Despite this rapid growth, Shan Weijian pointed out that China remains a middle-income country, ranked around 73rd globally in per capita terms, comparable to Mexico, Malaysia, and Turkmenistan. He presented a paradox: while still relatively poor by income metrics, China has achieved modernity in infrastructure—exemplified by Shenzhen's airport, 50,000 km of high-speed rail, ultra-high-voltage power grids, bridges, ports, and highways—that surpasses even the most developed nations. He noted the US lacks high-speed rail and ultra-high-voltage grids, while China dominates global markets in electric vehicles, wind, and solar power, each holding about a two-thirds share.

The core of his address focused on explaining this paradox through technological leadership. Citing a twenty-year tracking study by the Australian Strategic Policy Institute (ASPI) on 64 critical technology fields, he noted that in 2003, the US led in 60 fields and China in 3. By the end of 2023, China led in 57 fields, with the US leading in only 7. He argued that China has become a global science and technology center by uniquely meeting five essential conditions: talent concentration, clustering of high-level research institutions, abundant capital (noting China's high savings rate around 40% of GDP), deep processing capabilities (where China's share of global manufacturing value-added rose from under 7% thirty years ago to over 30% today), and a vast, unified market. He contrasted this with the 1990s, when only the US met all these conditions, and highlighted Shenzhen's growth from having few universities to now hosting 50, and Beijing's Haidian District hosting 83 institutions.
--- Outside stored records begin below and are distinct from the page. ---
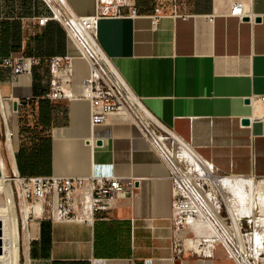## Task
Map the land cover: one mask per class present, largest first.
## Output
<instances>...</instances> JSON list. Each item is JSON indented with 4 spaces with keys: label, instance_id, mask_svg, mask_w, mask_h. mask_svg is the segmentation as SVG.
I'll return each mask as SVG.
<instances>
[{
    "label": "crops",
    "instance_id": "crops-1",
    "mask_svg": "<svg viewBox=\"0 0 264 264\" xmlns=\"http://www.w3.org/2000/svg\"><path fill=\"white\" fill-rule=\"evenodd\" d=\"M65 2L78 16L94 14L95 0ZM131 2L133 11L98 17L94 30L133 92L218 176L264 177V110L243 103L264 95V0H178L175 12L172 0ZM236 2L256 17L230 15ZM156 7L162 15L153 21ZM48 14L42 0H0V59L17 53L38 60L14 78L0 66V171L114 176L130 191L112 209L92 211L81 189L80 220L51 219L46 209L20 219L25 264H234L216 243L174 256L169 166L135 123L117 114L90 123L77 87L87 66L58 22L37 25ZM65 55L75 61L72 94L50 100L48 61ZM181 232L192 237L195 227Z\"/></svg>",
    "mask_w": 264,
    "mask_h": 264
},
{
    "label": "built area",
    "instance_id": "built-area-1",
    "mask_svg": "<svg viewBox=\"0 0 264 264\" xmlns=\"http://www.w3.org/2000/svg\"><path fill=\"white\" fill-rule=\"evenodd\" d=\"M178 0H172L173 11H176ZM48 9V15L36 17V23L44 26L47 21L54 20L64 29L67 39L76 49L78 55L82 57L90 67V77L84 81V91L79 94L89 102V120L91 124L105 121L107 115L122 111L120 115L124 120L135 123L141 135L149 144L158 151L155 145L158 138V128L148 119L141 116L139 105L130 98V94L135 95L137 100L145 106L143 100L138 97L122 76L112 73L108 66L100 59V52H104L99 46L94 30V23L101 16H118L122 14L123 7L131 8V0H95V11L92 16L75 17L67 3L63 0H42ZM228 13L238 18L248 16L250 20L256 15L248 12L241 2H236L229 7ZM162 15V9H154L156 20ZM88 32L86 38L80 29ZM105 53V52H104ZM108 57V56H107ZM73 56H52L48 64L51 74L50 90L46 97L50 100L63 99L67 96L66 91L71 94L72 77L74 71ZM38 63L34 57H23L17 53H11L0 59V66L8 70L9 76L14 78L19 74L29 72L31 67ZM67 74L65 79L63 75ZM65 88H64V87ZM250 101L258 100L264 107V95L260 97H251ZM19 104V100H15ZM143 118V119H141ZM159 153V152H158ZM160 157L163 159L161 154ZM167 164V162L163 159ZM168 165V164H167ZM170 168V167H169ZM10 182L16 189L18 202L20 201L19 192L28 203V215L32 217L34 204L40 203V215L46 209L51 219L56 220H80L84 217L76 211L77 193L83 188L88 191L83 193L87 206L93 211L97 209H112L119 197L125 192L130 191L121 180L114 176H55V175H31L24 176L14 168L8 174ZM172 179V195L174 197L172 204L171 222H172V251L175 257L182 255L184 252H200L196 246L203 243L221 244L234 264H256L250 257L247 246L244 243L243 233L240 239L235 236V229L230 223H219L211 213L209 217L214 221L212 223L208 216L205 218L199 211L206 209L200 199L194 193L193 189H184ZM204 218V220H203ZM202 221V223L200 222ZM208 224L214 228L215 236L207 238L200 228ZM192 225L195 227V233L192 237H184L181 228ZM241 229V226H240ZM260 264V263H259Z\"/></svg>",
    "mask_w": 264,
    "mask_h": 264
},
{
    "label": "bare ground",
    "instance_id": "bare-ground-1",
    "mask_svg": "<svg viewBox=\"0 0 264 264\" xmlns=\"http://www.w3.org/2000/svg\"><path fill=\"white\" fill-rule=\"evenodd\" d=\"M63 1L65 2V0H63ZM75 17H78V16H76V13H75ZM80 31L86 38L89 37L87 31L82 30V29H80ZM100 59L104 61V63L108 66V68L110 69V71L112 73H115L116 75H118V78H120L119 76H122V74L117 69V67L115 66L113 61L109 57H107V55L102 51L100 52ZM84 62H85V60H84ZM85 64L87 66V72L77 84V87L79 88V93L84 91V81L91 76L90 75V67L87 64V62H85ZM63 77L66 79L67 74L63 75ZM122 78L124 79L123 76H122ZM69 79H71L72 83H73L71 86V91H72V88L74 86V82H73L72 77H69ZM71 94H72V92H71ZM130 98H132L134 101H136L138 103L139 109L142 113L140 117H145L146 119H148L150 122H152L153 125H155L162 132L161 133L162 135L158 136V138H157L158 140L159 139L160 140L169 139L171 142V145L173 147H176V149L180 150L181 157L183 156L186 160H188L187 162H191L194 165L193 168L197 171V173H199L200 175L205 177L207 179V181H209L213 185H221L222 184L228 188L233 189V191H235L234 193H235L236 200L239 202H242V203L243 202L246 203V206L243 204V206L240 208L242 211L241 213H244V214H247L250 216L252 210L256 209V211H258V213L261 217L253 218V219H251V221L254 224L256 223V225L264 226V178L255 179L252 177H238V176H234V175L233 176L232 175L231 176H217L214 173L211 174L212 167L210 164L203 161L184 140H182L179 136H177L172 131V129L170 127L164 125L161 121H159V119L155 115H153V113H151V111L146 106H144L143 104H141L137 100L135 95L130 94ZM258 104L264 110V107L262 106L260 101H258V100L250 101L251 106H254V105L256 106ZM0 109L2 110V106L0 107ZM112 114L122 115L124 113L122 111H120L118 113H112ZM141 119H143V118H141ZM5 131H6V138H7V146H8V149H10V143H9L8 139L11 137V132H10L7 125H6ZM173 178L176 179V181L180 184V186L182 188H184V189L190 188V189L196 190V188L193 187V185L185 182L184 180L178 179L177 176H174ZM6 182H8V186L10 187V193L12 196L14 191L12 190V186H11L12 183L10 182V180L8 178V174H4L2 171H0V195L1 194L5 195L4 199L6 200V202H4V203L0 202V264H17V259H16L17 252H16V250L18 247V243H17V239H16V234H17V232H16V221H15L14 214L7 209L8 198H7V194H6V192H7ZM194 186L197 187V184H195ZM203 195H204L203 193L200 194L201 197H203ZM19 197H20V219L24 223L28 219L29 206H28V203H26L24 201V199L22 197V192H19ZM206 201L207 200H205V202ZM225 203H226V209H227V217L219 216L216 212L211 213V215L219 223L223 224V223H225V220H227L226 221L227 224H229V222H230L231 227L236 230L235 231L236 233L234 235L238 236L240 239L241 229H240L239 223L237 221L238 212H236V209L233 208L232 203L228 199L226 200ZM39 209H40V203L36 202L34 204V210H33V215H32L33 218L40 214ZM199 212L201 213V215H203L204 218L206 217L202 210ZM204 218H203V220H204ZM228 219L230 221H228ZM200 222L202 223V221H200ZM208 228H209L210 232L208 234H206L205 236L207 238L214 237L216 235L214 228L209 224H208ZM252 236L254 237V241H256L258 238V235L253 230H252ZM23 253H24V257H26V255H27L26 254V236L23 237ZM24 264H25V262H24Z\"/></svg>",
    "mask_w": 264,
    "mask_h": 264
},
{
    "label": "rangeland",
    "instance_id": "rangeland-1",
    "mask_svg": "<svg viewBox=\"0 0 264 264\" xmlns=\"http://www.w3.org/2000/svg\"><path fill=\"white\" fill-rule=\"evenodd\" d=\"M76 56H79L78 53ZM72 63L74 65L75 61L73 60ZM73 74H74V71L71 72V75ZM10 130H11V126H10ZM161 133L162 132L158 129L157 135L158 136L162 135ZM155 139L157 141V145L155 146L158 149V152L161 154L163 159L167 162L168 166L170 167L169 177L172 178V176L173 177L177 176L178 179L184 180L185 182L193 185V187L196 188V190L193 189V191L197 195V197L200 199L201 203L205 204L206 209H204L203 212L206 216H208L209 220L212 223H214V221L209 217L210 215L209 212L210 213L216 212L219 216L227 217V209H226L225 202L228 199L232 203L233 208L236 209V212H238L237 221L239 223V226H241V232L243 233L244 243L247 246L251 259L256 264H259V263L264 264V248H263L264 247L263 246L264 245V226L256 225V223L254 224L251 221V219L253 218L261 217L258 211H256V209H253L250 214L251 217L247 214L241 213L242 211L240 208L243 206V204L246 206V203L245 202L242 203L236 200L235 193H234L235 191H233V189L228 188L222 184L213 185L212 183L207 181L205 177L197 173V171L193 168L194 165L191 162H187L188 160H186L183 156L181 157L180 150L176 149V147H173L169 139H164V140L163 139L158 140L157 138ZM212 173H214L217 176L223 175L219 173L218 171H216L213 167H212L211 174ZM245 177H252L255 179L264 178V177H257V176H252V175H248ZM170 180L172 183V179ZM195 184H197V187L194 186ZM11 186H12V190L14 191L12 196L10 193V187L8 186V182H6V190H7L6 194L8 198L7 209L14 214L15 221H16V232H17L16 239L18 243V247L16 250L17 264H24L25 258H24V253H23V236L21 235L22 225L20 221V201L18 202V197L16 196L15 187L13 186V184H11ZM202 193L204 194L203 197L200 196V194ZM2 195L3 194L0 195V202L4 203L6 202V200L4 199L5 195L3 196ZM173 199L174 197H172V201ZM205 200L207 201L205 202ZM228 221L230 220L228 219ZM204 226L205 227H203L202 231L200 232L206 235L210 231L207 225H204ZM252 230L255 231L258 235V238L256 241H254V237L252 236ZM216 244L221 245L219 243H216Z\"/></svg>",
    "mask_w": 264,
    "mask_h": 264
},
{
    "label": "water",
    "instance_id": "water-1",
    "mask_svg": "<svg viewBox=\"0 0 264 264\" xmlns=\"http://www.w3.org/2000/svg\"><path fill=\"white\" fill-rule=\"evenodd\" d=\"M243 103H244V104H250V99H249V98H245V99L243 100ZM16 105H17V103L14 102V103H13V107H14V109H16ZM241 122H242L243 124H247V123H248V118H244V119H242ZM98 143H99V142H98Z\"/></svg>",
    "mask_w": 264,
    "mask_h": 264
},
{
    "label": "trees",
    "instance_id": "trees-1",
    "mask_svg": "<svg viewBox=\"0 0 264 264\" xmlns=\"http://www.w3.org/2000/svg\"><path fill=\"white\" fill-rule=\"evenodd\" d=\"M21 260H22V258H21Z\"/></svg>",
    "mask_w": 264,
    "mask_h": 264
}]
</instances>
Addressing China's demographic challenges, such as an aging population and a declining workforce since its 2012 peak, Shan Weijian asked how China's GDP still doubled in the following decade. His answer was technology, recalling Deng Xiaoping's 1992 statement that "science and technology are the primary productive forces." He argued that post-2012 growth was driven not by increased labor input but by rising labor productivity. Citing his own research, he stated that China's manufacturing labor productivity, measured in physical output, is on average two to three times higher than that of the US.

He challenged the academic consensus that China's total factor productivity (TFP) stagnated or declined after 2009, suggesting instead that it was a key driver of growth in the absence of a demographic dividend. He referenced a revised estimate released on October 7th of last year by the Penn World Table (PWT), the global authority on TFP measurement, which found that China's TFP grew at an average annual rate of 2.3% from 2009 to 2019, and 2.1% annually from 2019 to 2025.

In conclusion, Shan Weijian asserted that technology is the fundamental driver of productivity gains. The increase in total factor productivity, fueled by technological advancement, is the essential guarantee for China's future economic development.